Últimamente, el hecho de reprender por norma cualquier acto del prójimo hasta llegar al insulto personal, también parece un estupefaciente al cual muchos son adictos. Pensaba que dichos exabruptos se limitaban a los que reciben los árbitros de fútbol, pero las redes sociales han permitido que todos podamos desparramar impunemente nuestra “opinión de mierda”, tan bien interpretada por Los Punsetes.
Otra crítica vertida versaba sobre la confusión que supuso que uno de los pretendientes de Margarita fuera representado por una mujer vestida de mujer. En realidad, dicho papel siempre lo ha personificado una fémina disfrazada de mancebo, ya que en el reparto de tonos le corresponde a una mezzosoprano, pero esta vez la cantante llevaba falda en vez de pantalones, creando un innuendo que colmó el vaso que contenía la paciencia de un público con tendencias carpetovetónicas.
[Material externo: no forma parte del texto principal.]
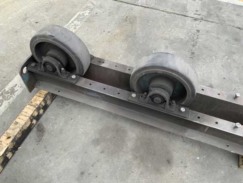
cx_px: 122
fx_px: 204
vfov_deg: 48.2
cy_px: 92
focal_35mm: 29
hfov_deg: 61.7
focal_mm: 3
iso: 16
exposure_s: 1/378
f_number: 1.8
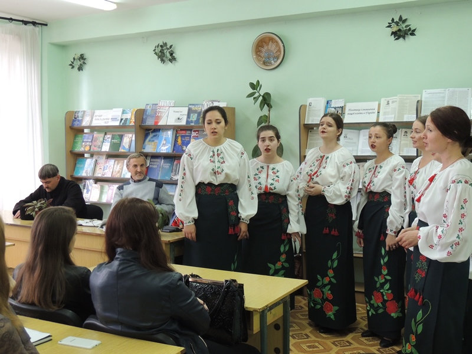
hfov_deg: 43.9
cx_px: 236
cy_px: 177
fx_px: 586
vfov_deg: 33.6
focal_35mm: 43
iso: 400
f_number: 3.4
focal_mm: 7.6
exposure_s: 1/40
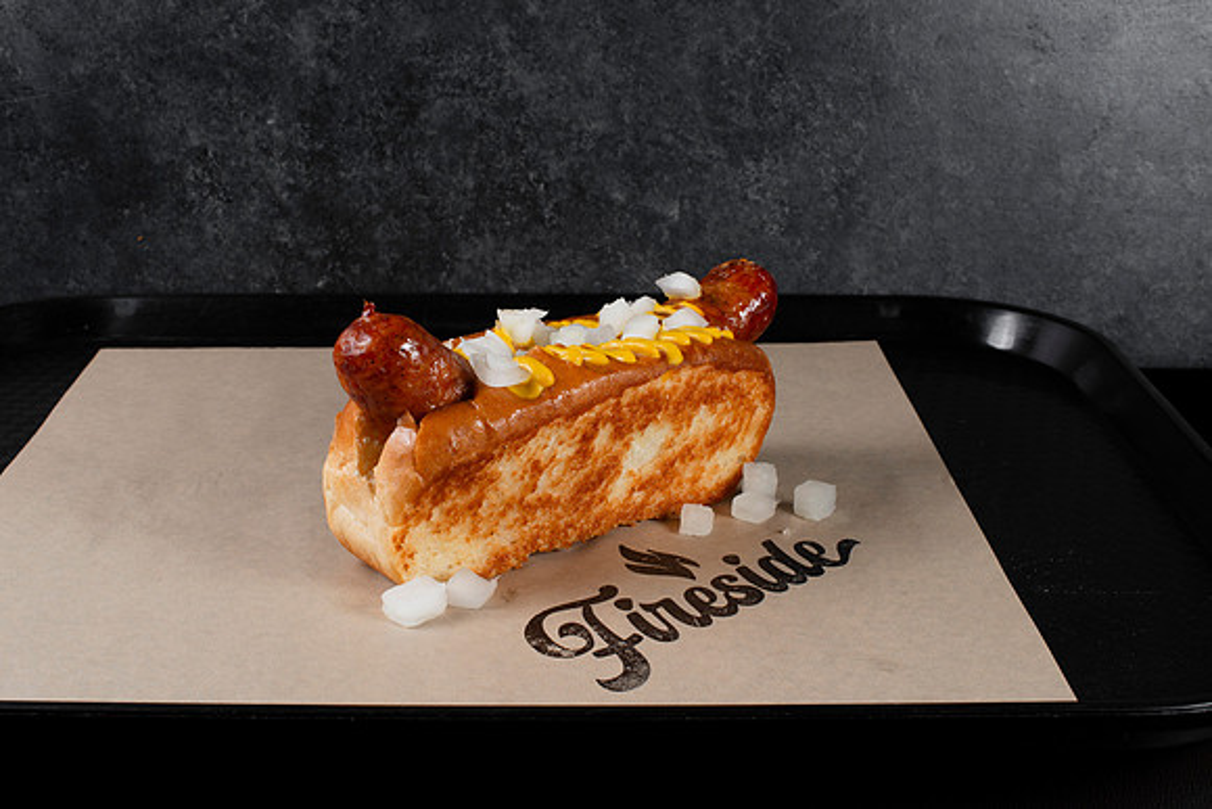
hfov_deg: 39.6
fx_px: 1685
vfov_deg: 27.0
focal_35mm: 50
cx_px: 606
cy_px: 404
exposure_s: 1/125
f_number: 16
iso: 250
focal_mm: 50
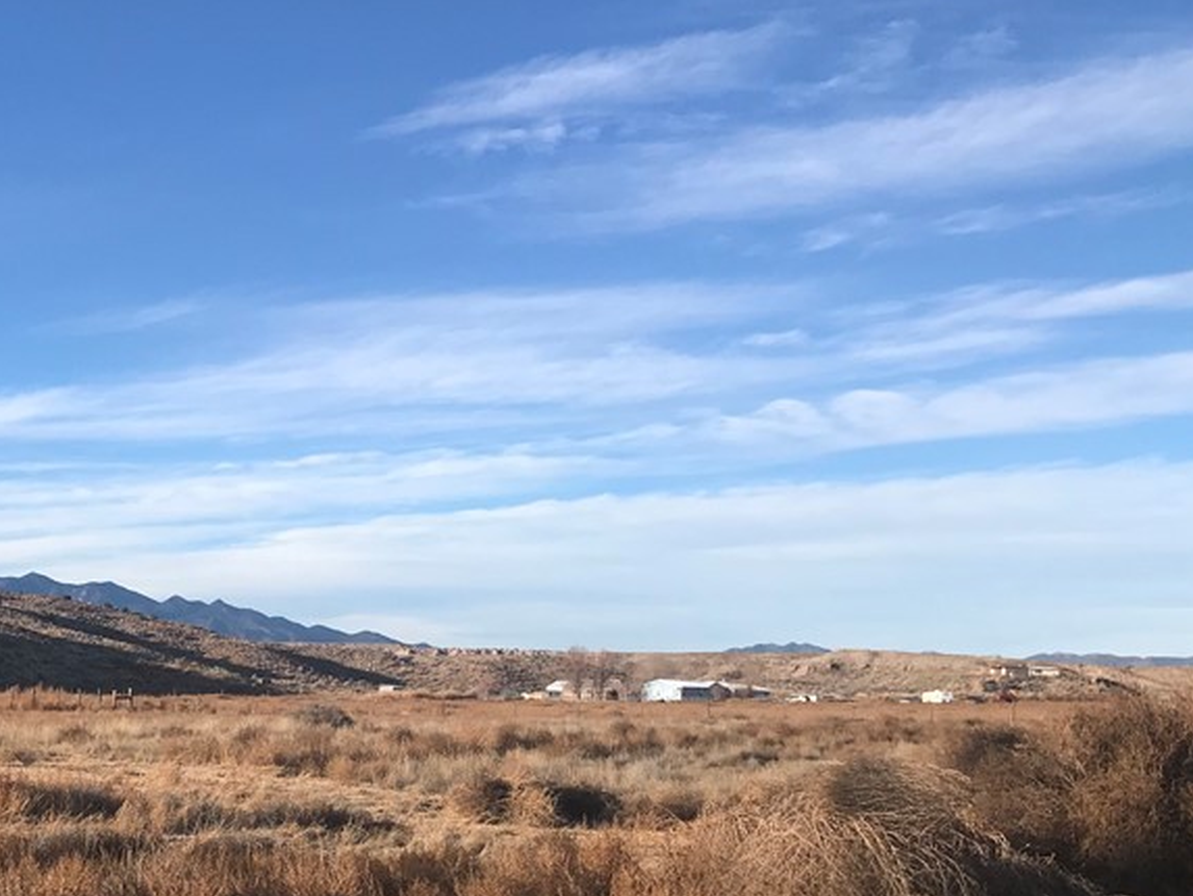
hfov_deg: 37.0
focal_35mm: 50
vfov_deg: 28.7
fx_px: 1724
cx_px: 254
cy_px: 677
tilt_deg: +2.4
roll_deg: -0.2
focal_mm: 3.99
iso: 20
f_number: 1.8
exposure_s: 1/1953
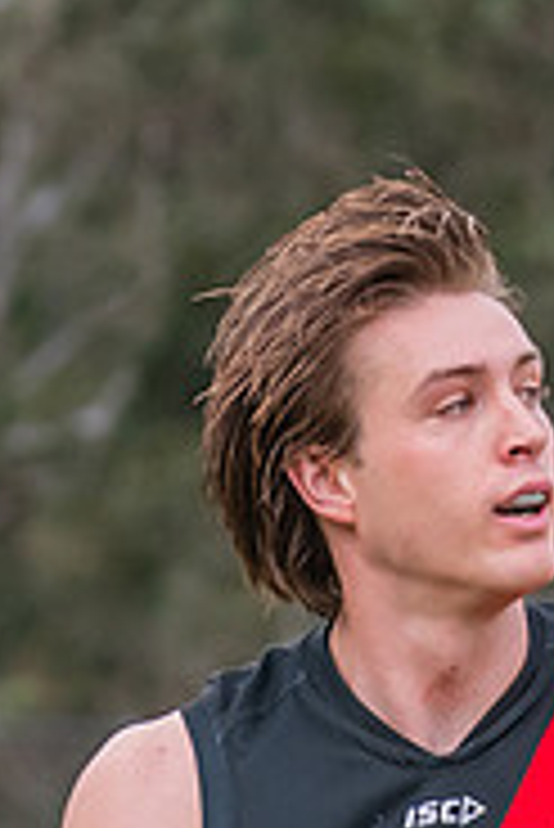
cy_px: 988
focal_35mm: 986
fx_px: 22716
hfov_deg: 1.4
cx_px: 816
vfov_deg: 2.1
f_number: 7.1
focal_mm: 170
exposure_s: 1/1250
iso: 800
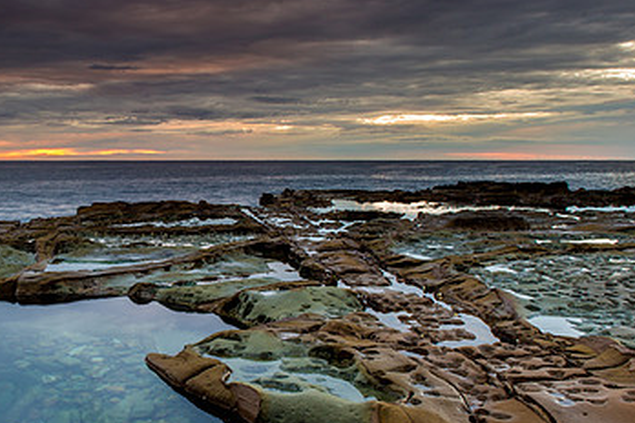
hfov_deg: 45.4
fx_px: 723
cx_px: 141
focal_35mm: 41
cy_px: 230
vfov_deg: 32.6
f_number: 11
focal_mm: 24
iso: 100
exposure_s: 1/1.25
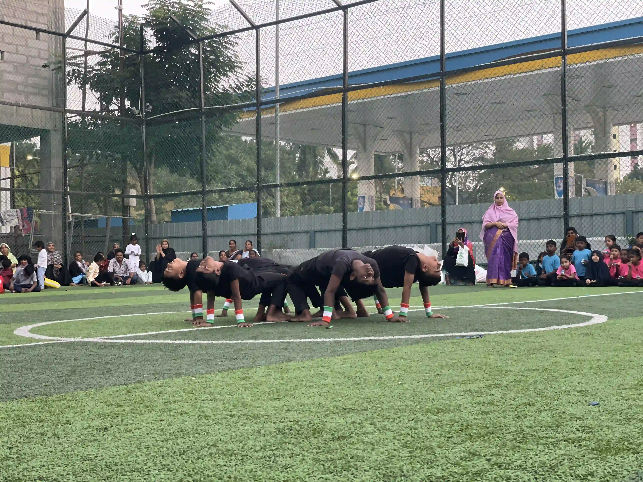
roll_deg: +1.6
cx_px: 322
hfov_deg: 36.8
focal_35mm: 52
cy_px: 241
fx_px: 966
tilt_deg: +1.4
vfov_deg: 28.0
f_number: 2
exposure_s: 1/96
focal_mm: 6
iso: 250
En cambio, ningún crítico reparó en lo inocente que resulta ahora que la sociedad rechazara de tal forma a Margarita, simplemente por ser madre soltera. Tal fue la presión que sufrió la pobre madre, que tras no ser arropada ni siquiera por la iglesia, cayó bajo el influjo del diablo y en un ataque de locura asesinó a su propio hijo. Dicho crimen le valió la pena de muerte y una vez fallecida, fue perdonada y ascendió a los cielos, tránsito representado mediante una especie de crucero a lo Vacaciones en el Mar mientras un coro estereofónico se colocaba a cada lado del anfiteatro superior. Supongo que agravar el crimen para justificar tamaño castigo implicaría demasiados cambios en el libretto, y acabaría siendo necesario un profundo remake para trasladarlo del todo a la actualidad. Se podría realizar un esperpéntico injerto con la obra de Ray Bradbury Fahrenheit 451 y Margarita sería condenada por leer un libro, mientras Fausto el bombero quemaba pilas de novelas.
Renovarse o morir, reza el eslogan predilecto de la industria textil. Quizá tengan razón. Lo único que espero que nunca cambie en el teatro Campoamor es la majestuosa lámpara de araña que amenaza con caer sobre el patio de butacas y los sencillos pinchos servidos durante el descanso, que tanto me recuerdan a mi abuela y parecen ajenos a la innovación de lo superfluo.